Thursday, January 30, 2014

Stop Wining

Well that went well.

Pharon Square was going to have a fun little "me night" tonight. Geo left me here in the tundra so that he could head out on a Guys Golf Weekend in sunny Palm Springs, so I had to entertain myself. I decided to curl up with some Chopped on TV and some exotic fare from a local dining secret gem (Subway). I had just set out my pedicure and facial supplies on the coffee table when I decided "Hey, you know what goes great with TV and a veggie delight sandwich? Vino."

I put my pants back on and headed out to the closest liquor store. I hadn't been there before, because it's in this tiny little strip mall next to some very sketchy-looking businesses, but I decided to be adventurous. And that's where things went off the rail.

Not surprisingly, I got lost. This place is literally 0.8 miles away from me and I got lost. Yikes. [Tears up college degree.] Finally, I got un-lost and went into this super teeny liquor store that smelled like smoke and armpits. The oldest man in the world popped out from the back room when I walked in and yelled "You made it through the blizzard!" (I'm not sure, but I think he thought it was 1991. I loved him immediately.)

I picked out a cheap bottle of wine that I remember we served at our wedding. It seemed fitting to drink it alone on the night my husband had ditched me for a weekend of golf and other men. When I brought it to the counter, Old Man River puffed "Ahh! A lovely choice! What's the occasion?" I started sweating. I couldn't be like "Well, I'm painting my nails with mud on my face while I watch people cook things on TV." So instead (and inexplicably) I lied.

"Oh, you know, just having some friends over for Girls Night In!" It sounded more pathetic saying it out loud than I could have even imagined.

Anyway, Father Christmas wished me well and sent me on my way.

When I got home, I set up my "dinner," turned on the ol' boob tube, put those disgusting toe-divider things that serve absolutely no purpose whatsoever in the pedicure process between my toes and heel-walked my way into the kitchen to open the bottle of wine.

We have this super fancy Rabbit wine opener that you just put over a bottle, push a button, and the cork comes out. The only thing I like more than drinking wine is drinking wine that is opened with magic. But this stupid rabbit did not come out of the hat. Instead, the thing screeched at me before the corkscrew snapped off. I was stuck holding a cheap bottle of wine with a broken-off screw stuck in it.

I managed to pull the screw out using pliers, a towel and brute force. Still the cork had not budged. I thought about pushing the cork INSIDE the bottle, but even that was too hard. It was not going well and Chopped was already starting.

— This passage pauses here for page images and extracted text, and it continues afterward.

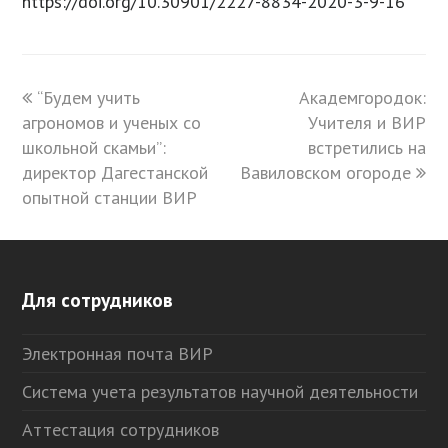
https://doi.org/10.30901/2227-8834-2020-3-9-16
previous
“Будем учить
Академгородок:
next
агрономов и ученых со
post:
post:
Учителя и ВИР
школьной скамьи”:
встретились на
директор Дагестанской
Вавиловском огороде
опытной станции ВИР
Для сотрудников
Электронная почта ВИР
Система учета результатов научной деятельности
Аттестация сотрудников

As I wondering if this was rock bottom or not (considering that tonight I had lied to an old man, complained that my 6-inch sub was, in fact, NOT 6 inches and proclaimed out loud and to no one that Canada is just the worst) I remembered something. Now, I don't mean to brag, but I've been training my brain on the Lumosity app every day for like a week now, so my brain is functioning at the highest level possible (it doesn't teach you not to get lost though, BTW).

My friend Allyson got us a picnic basket for our wedding. Inside was silverware, some plates and a couple plastic wine glasses. I pulled the basket out of the closet and found the wine opener that I had suspected would also be included in the basket. Success!

After such a rough night of absolute lameness, I had gotten a major win. I pulled out the wine cork, poured the wine directly into my mouth into a glass like a grown up and sat down to tell all my invisible Internet friends about it. Huzzah!